Und nun? Am 22. Mai gab es im Baustellencafé eine Veranstaltung mit Monika Selig vom Stadtplanungsamt, zuständig für die Neugestaltung des Atzelbergplatzes. Mit dabei waren auch Planer Holger Müller  und Baustellenleiter Ralf-Peter Skupsch. Sie bestätigten, dass es eine 1,06 Meter hohe Mauer, darauf ein Handlauf und eine Beleuchtung geben werde. Insgesamt kommen dann 1,20 Meter zustande. „Die Fachleute erläuterten auch, dass sich so eine Mauer nicht einfach absägen lasse, wie vom Bürgerforum gefordert“, erklärt Werner Skrypalle, Ortsvorsteher des Ortsbeirats elf (Fechenheim, Riederwald, Seckbach). Ein Abriss, so hätten die Experten gesagt, sei aufgrund der Armierungen nicht möglich. Die Eisenkonstruktion sei jedoch für die Stützmauer notwendig. Der Architekt hatte die Idee, den Platz zu begrenzen und plante deshalb die Mauer.

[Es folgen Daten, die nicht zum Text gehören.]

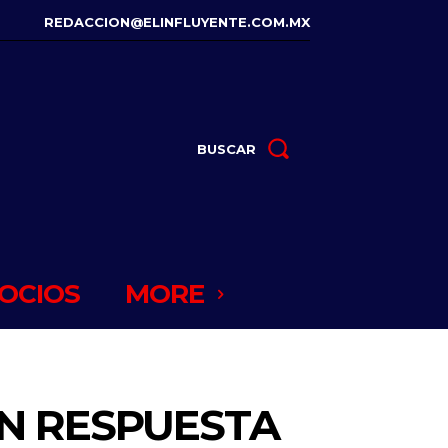
REDACCION@ELINFLUYENTE.COM.MX
BUSCAR
OCIOS
MORE
N RESPUESTA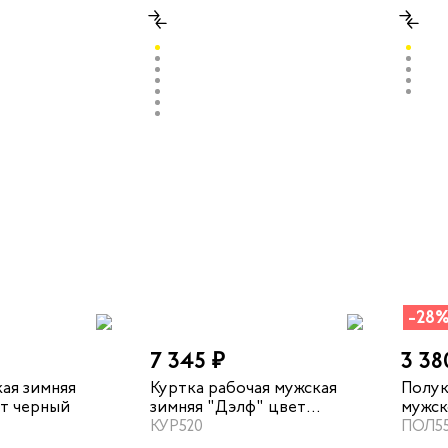
-28
7 345 ₽
3 38
ая зимняя
Куртка рабочая мужская
Полук
ет черный
зимняя "Дэлф" цвет
мужск
черный
КУР520
цвет 
ПОЛ5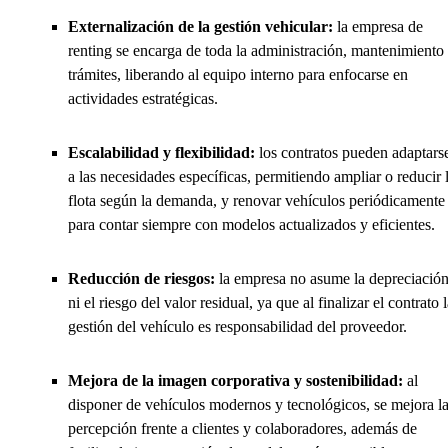
Externalización de la gestión vehicular:
la empresa de
renting se encarga de toda la administración, mantenimiento
trámites, liberando al equipo interno para enfocarse en
actividades estratégicas.
Escalabilidad y flexibilidad:
los contratos pueden adaptars
a las necesidades específicas, permitiendo ampliar o reducir 
flota según la demanda, y renovar vehículos periódicamente
para contar siempre con modelos actualizados y eficientes.
Reducción de riesgos:
la empresa no asume la depreciació
ni el riesgo del valor residual, ya que al finalizar el contrato 
gestión del vehículo es responsabilidad del proveedor.
Mejora de la imagen corporativa y sostenibilidad:
al
disponer de vehículos modernos y tecnológicos, se mejora l
percepción frente a clientes y colaboradores, además de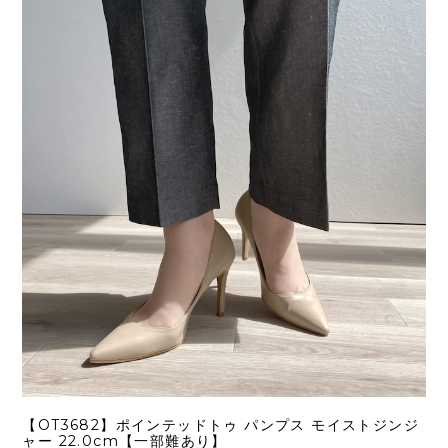
【OT3682】ポインテッドトゥ パンプス モイストジンジ
ャー 22.0cm【一部難あり】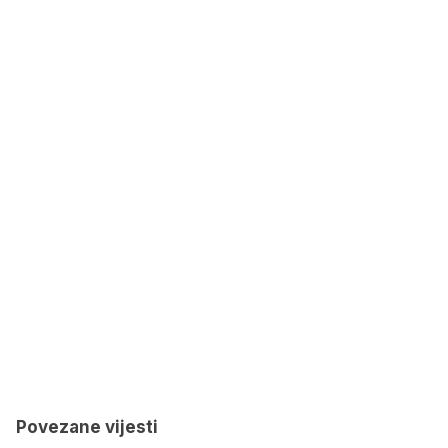
Povezane vijesti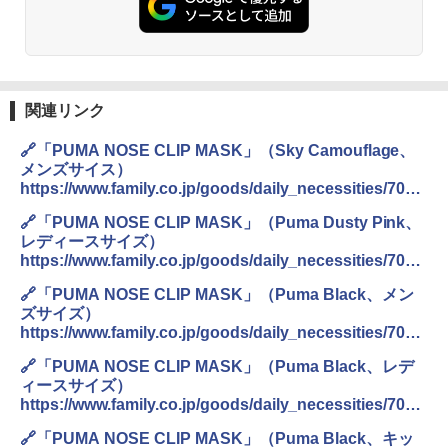
人用 折りたたみ 防災グッズ 災害用トイレ ビ
￥14,800
ーチ ピクニック ポップアップテント 携帯 簡
易 トイレテント (ブラック)
熊撃退スプレー 熊よけスプレー 熊スプレー
￥4,980
【日本企業販売】超強力クマ対策スプレー 30
0ml（連続噴射30秒）110ml（連続噴射15
関連リンク
秒）射程5～10m 安全ロック搭載 携帯収納袋
ENDLESS BASE 《めざましテレビで紹介》
付き ヒグマ・イノシシ対策 自治体・教育機
🔗「PUMA NOSE CLIP MASK」（Sky Camouflage、
テント ワンタッチ RENEW 幅200 2-3人用 43
関の購入実績 登山・キャンプ・アウトドア・
メンズサイス）
500002(88859)
防災用品 長期保存可能 緊急時用 日本国内発
https://www.family.co.jp/goods/daily_necessities/7021
送
992.html
￥5,999
🔗「PUMA NOSE CLIP MASK」（Puma Dusty Pink、
￥3,680
レディースサイズ）
https://www.family.co.jp/goods/daily_necessities/7022
[キャンパーズコレクション 山善] 傘みたいに
043.html
広げるだけ パッとサッとテント ブラックコ
DEWEL パラソル 大型 ビーチ アウトドアパ
🔗「PUMA NOSE CLIP MASK」（Puma Black、メン
ーティング フルクローズ メッシュ 3-4人用
ラソル ガーデン サイトシート付 折りたたみ
ズサイズ）
簡単設置 ポップアップテント エクルベージ
防水 UVカット 4段階高さ調整 軽量 収納袋付
https://www.family.co.jp/goods/daily_necessities/7022
ュ(BC仕様) PATC-150B(EB)
き
074.html
🔗「PUMA NOSE CLIP MASK」（Puma Black、レデ
￥9,990
￥6,459
ィースサイズ）
https://www.family.co.jp/goods/daily_necessities/7022
098.html
[キャンパーズコレクション 山善] 傘みたいに
着替えテント トイレテント 透けない【換気
🔗「PUMA NOSE CLIP MASK」（Puma Black、キッ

Das sieht ein Berufskollege, der am Atzelbergplatz wohnt, ganz anders. Er wandte sich mit mehreren sachlichen Schreiben und Vorschlägen an die Stadt. Helga Heise und mit ihr viele Seckbacher wollen sich keine Wand vor die Augen setzen lassen. „Wenn man später auf dem Platz steht, könnte man noch eine Ahnung von den einstigen Blickachsen bis hin zum Spessart haben, wer auf den künftig aufgestellten Bänken sitzt, wird das schon nicht mehr so sehen, von den Kindern ganz zu schweigen“, empört sich Heise. Sie will nicht, wie vom Stadtplanungsamt empfohlen, „erst einmal abwarten“. „Wenn der über vier Millionen teure Platz fertig ist, müssen wir damit leben – ob es uns passt oder nicht. Man fühlt sich so ohnmächtig angesichts dieser gigantischen Mauer“, sagt Helga Heise und fordert jetzt mehr Aufklärung und Gespräche. Am Montag, 16. Juni, trifft sich der Ortsbeirat elf, Holger Müller und Ralf-Peter Skupsch werden anwesend sein. „Möglicherweise finden wir da eine Lösung. Auf alle Fälle wird das Thema nochmals diskutiert“, informiert Werner Skrypalle.